## Task instructions:
Lines with "positivity": please show every one of them from the listing below.

## Records supplied:
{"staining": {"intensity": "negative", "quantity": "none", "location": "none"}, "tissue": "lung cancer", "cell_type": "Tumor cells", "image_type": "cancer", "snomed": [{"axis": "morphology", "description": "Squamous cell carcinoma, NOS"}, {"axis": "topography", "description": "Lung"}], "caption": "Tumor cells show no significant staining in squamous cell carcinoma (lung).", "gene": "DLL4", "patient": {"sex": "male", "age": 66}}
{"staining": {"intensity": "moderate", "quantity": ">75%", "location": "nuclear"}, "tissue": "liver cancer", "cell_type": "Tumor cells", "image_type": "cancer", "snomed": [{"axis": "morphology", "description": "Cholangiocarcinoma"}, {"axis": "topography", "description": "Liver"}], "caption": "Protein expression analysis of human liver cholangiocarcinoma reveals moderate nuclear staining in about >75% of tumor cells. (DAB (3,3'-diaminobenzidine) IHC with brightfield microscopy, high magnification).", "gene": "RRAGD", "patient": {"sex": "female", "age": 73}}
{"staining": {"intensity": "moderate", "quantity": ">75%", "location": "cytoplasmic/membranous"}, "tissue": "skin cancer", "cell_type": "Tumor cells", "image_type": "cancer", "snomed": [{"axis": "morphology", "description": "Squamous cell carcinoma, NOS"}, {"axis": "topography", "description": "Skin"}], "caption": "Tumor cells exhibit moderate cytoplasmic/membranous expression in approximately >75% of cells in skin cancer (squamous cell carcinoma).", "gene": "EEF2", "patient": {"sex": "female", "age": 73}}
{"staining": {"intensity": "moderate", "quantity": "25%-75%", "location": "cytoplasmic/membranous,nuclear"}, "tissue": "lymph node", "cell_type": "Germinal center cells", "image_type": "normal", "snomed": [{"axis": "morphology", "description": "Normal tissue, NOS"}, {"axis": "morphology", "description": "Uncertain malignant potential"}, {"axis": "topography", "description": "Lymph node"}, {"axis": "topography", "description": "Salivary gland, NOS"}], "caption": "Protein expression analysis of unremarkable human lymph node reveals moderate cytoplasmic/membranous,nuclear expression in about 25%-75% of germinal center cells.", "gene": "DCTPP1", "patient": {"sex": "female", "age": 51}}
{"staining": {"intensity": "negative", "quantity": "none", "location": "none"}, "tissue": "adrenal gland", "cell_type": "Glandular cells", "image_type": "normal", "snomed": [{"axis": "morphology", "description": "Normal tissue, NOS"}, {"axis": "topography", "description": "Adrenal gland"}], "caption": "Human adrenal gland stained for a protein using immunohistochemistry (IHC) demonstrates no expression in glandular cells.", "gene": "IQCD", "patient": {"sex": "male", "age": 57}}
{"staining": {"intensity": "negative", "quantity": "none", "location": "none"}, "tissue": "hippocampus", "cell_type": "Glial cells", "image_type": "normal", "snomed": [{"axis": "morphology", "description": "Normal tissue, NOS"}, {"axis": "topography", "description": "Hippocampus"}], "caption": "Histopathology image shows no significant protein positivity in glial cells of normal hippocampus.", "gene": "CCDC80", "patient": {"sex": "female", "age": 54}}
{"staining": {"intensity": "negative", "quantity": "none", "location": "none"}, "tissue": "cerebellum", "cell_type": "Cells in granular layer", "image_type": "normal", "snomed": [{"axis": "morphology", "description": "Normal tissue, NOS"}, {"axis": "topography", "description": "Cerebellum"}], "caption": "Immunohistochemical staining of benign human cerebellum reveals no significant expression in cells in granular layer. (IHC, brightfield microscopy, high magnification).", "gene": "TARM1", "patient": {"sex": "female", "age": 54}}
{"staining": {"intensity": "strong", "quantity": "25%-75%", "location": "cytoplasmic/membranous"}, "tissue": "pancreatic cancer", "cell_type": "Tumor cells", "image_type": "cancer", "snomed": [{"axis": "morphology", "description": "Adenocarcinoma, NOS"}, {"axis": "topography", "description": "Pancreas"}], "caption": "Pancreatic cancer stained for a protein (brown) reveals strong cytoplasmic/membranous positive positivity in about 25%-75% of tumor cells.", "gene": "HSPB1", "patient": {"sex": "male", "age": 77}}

## Response to the exercise:
{"staining": {"intensity": "negative", "quantity": "none", "location": "none"}, "tissue": "hippocampus", "cell_type": "Glial cells", "image_type": "normal", "snomed": [{"axis": "morphology", "description": "Normal tissue, NOS"}, {"axis": "topography", "description": "Hippocampus"}], "caption": "Histopathology image shows no significant protein positivity in glial cells of normal hippocampus.", "gene": "CCDC80", "patient": {"sex": "female", "age": 54}}
{"staining": {"intensity": "strong", "quantity": "25%-75%", "location": "cytoplasmic/membranous"}, "tissue": "pancreatic cancer", "cell_type": "Tumor cells", "image_type": "cancer", "snomed": [{"axis": "morphology", "description": "Adenocarcinoma, NOS"}, {"axis": "topography", "description": "Pancreas"}], "caption": "Pancreatic cancer stained for a protein (brown) reveals strong cytoplasmic/membranous positive positivity in about 25%-75% of tumor cells.", "gene": "HSPB1", "patient": {"sex": "male", "age": 77}}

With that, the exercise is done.